8-K/A 1 vasc045006_8ka.htm Vascular Solutions, Inc. Form 8-K/A dated October 22, 2004








UNITED STATES
SECURITIES AND EXCHANGE COMMISSION

WASHINGTON, D.C. 20549

FORM 8-K/A
AMENDMENT NO. 1

CURRENT REPORT

PURSUANT TO SECTION 13 OR 15(d) OF
THE SECURITIES EXCHANGE ACT OF 1934

Date of Report: September 28, 2004
(date of earliest event reported)

VASCULAR SOLUTIONS, INC.
(Exact name of registrant as specified in its charter)

Commission File Number: 0-27605
_____________

Minnesota 41-1859679
(State or other jurisdiction of incorporation) (IRS Employer Identification No.)

6464 Sycamore Court, Minneapolis, Minnesota 55369
(Address of principal executive offices, including zip code)

(763) 656-4300
(Registrant’s telephone number, including area code)

Not Applicable
(Former name or former address, if changed since last report)

        Check the appropriate box below if the Form 8-K filing is intended to simultaneously satisfy the filing obligation of the registrant under any of the following provisions:

[  ] Written communications pursuant to Rule 425 under the Securities Act (17 CFR 230.425)

[  ] Soliciting material pursuant to Rule 14a-12 under the Exchange Act (17 CFR 240.14a-12)

[  ] Pre-commencement communications pursuant to Rule 14d-2(b) under the Exchange Act (17 CFR 240.14d-2(b))

[  ] Pre-commencement communications pursuant to Rule 13e-4(c) under the Exchange Act (17 CFR 240.13e-4(c))













Item 4.01   Changes in Registrant’s Certifying Accountant.

(a)   On September 28, 2004, Ernst & Young LLP (“Ernst & Young”) informed Vascular Solutions, Inc. (the “Company) that Ernst & Young would resign as the Company’s independent auditor effective upon the completion of the quarterly review of the Company’s fiscal quarter ending September 30, 2004. The Company filed the initial Form 8-K with respect to Ernst & Young’s resignation on October 1, 2004.

As stated in the original filing, the Company is filing this Amendment No. 1 to update the disclosures made in the original Form 8-K pursuant to Regulation S-K Items 304(a)(1)(iv) and (v) so as to cover the period from September 28, 2004 through the date on which Ernst & Young finally concluded its work for the Company:

  In connection with its audits for each of the two most recent fiscal years and through October 22, 2004, the date on which Ernst & Young completed it review of the fiscal quarter ended September 30, 2004, there have been no disagreements with Ernst & Young on any matter of accounting principles or practices, financial statement disclosure or auditing scope or procedure, which disagreements, if not resolved to the satisfaction of Ernst & Young, would have caused Ernst & Young to make reference thereto in its report on the financial statements for such years.

  During the two most recent fiscal years and through October 22, 2004, there have been no reportable events (as outlined in Regulation S-K Item 304(a)(1)(v)).

In response to the Company’s request, Ernst & Young has furnished the Company with a letter addressed to the Securities and Exchange Commission stating whether or not it agrees with the above statements.
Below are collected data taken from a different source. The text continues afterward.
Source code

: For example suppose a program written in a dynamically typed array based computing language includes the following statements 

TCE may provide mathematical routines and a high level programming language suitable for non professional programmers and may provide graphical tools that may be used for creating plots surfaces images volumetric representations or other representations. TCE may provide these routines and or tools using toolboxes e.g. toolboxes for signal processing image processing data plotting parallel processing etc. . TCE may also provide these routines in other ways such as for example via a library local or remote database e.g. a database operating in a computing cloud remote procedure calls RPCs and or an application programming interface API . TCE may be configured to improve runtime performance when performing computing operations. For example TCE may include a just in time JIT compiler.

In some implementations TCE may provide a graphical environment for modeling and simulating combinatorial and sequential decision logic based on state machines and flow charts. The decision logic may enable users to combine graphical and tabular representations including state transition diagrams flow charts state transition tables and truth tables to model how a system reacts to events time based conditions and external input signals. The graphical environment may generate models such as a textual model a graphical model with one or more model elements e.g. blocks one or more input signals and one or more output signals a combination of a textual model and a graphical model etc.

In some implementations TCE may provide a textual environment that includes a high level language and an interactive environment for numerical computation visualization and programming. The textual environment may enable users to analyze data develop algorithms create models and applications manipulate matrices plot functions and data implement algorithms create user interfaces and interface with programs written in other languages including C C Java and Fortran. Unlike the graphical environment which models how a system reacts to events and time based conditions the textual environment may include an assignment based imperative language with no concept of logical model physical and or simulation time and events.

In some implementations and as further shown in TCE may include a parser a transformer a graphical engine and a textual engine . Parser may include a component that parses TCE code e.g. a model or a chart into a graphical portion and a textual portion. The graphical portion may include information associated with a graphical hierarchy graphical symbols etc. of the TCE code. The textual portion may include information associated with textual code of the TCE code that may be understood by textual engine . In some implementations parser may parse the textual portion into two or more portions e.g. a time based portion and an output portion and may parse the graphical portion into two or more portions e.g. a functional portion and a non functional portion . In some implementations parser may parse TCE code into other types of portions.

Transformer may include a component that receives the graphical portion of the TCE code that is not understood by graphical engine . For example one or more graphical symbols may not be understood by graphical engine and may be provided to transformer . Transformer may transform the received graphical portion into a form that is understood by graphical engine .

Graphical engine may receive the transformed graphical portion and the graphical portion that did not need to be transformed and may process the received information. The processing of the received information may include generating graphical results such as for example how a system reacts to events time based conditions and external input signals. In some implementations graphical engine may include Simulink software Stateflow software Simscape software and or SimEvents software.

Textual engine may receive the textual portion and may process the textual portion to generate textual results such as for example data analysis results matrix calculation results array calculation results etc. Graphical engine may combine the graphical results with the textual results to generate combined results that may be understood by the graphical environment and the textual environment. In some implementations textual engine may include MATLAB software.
A copy of such letter dated October 22, 2004 is attached as Exhibit 16 to this Form 8-K.

(b)   On October 21, 2004, the Company’s Audit Committee of its Board of Directors approved the appointment of Virchow Krause & Company as the Company’s independent auditor commencing with work to be performed in relation to the Company’s fiscal year ending December 31, 2004. The Company has had no occasions in the past two years upon which it has consulted with Virchow Krause & Company on any matters.

Item 9.01   Financial Statements and Exhibits.

(c)   Exhibits.

  The following exhibit is being filed with this Form 8-K:

  16   Letter dated October 22, 2004 from Ernst & Young LLP to the Securities and Exchange Commission.






SIGNATURE

Pursuant to the requirements of the Securities Exchange Act of 1934, the registrant has duly caused this report to be signed on its behalf by the undersigned hereunto duly authorized.


VASCULAR SOLUTIONS, INC.
 
 
Date:   October 22, 2004   By:   /s/   James Hennen  

    James Hennen 
    Chief Financial Officer 















EXHIBIT INDEX

Exhibit      
Number  Description 


16  Letter dated October 22, 2004 from Ernst & Young LLP to the Securities and Exchange Commission.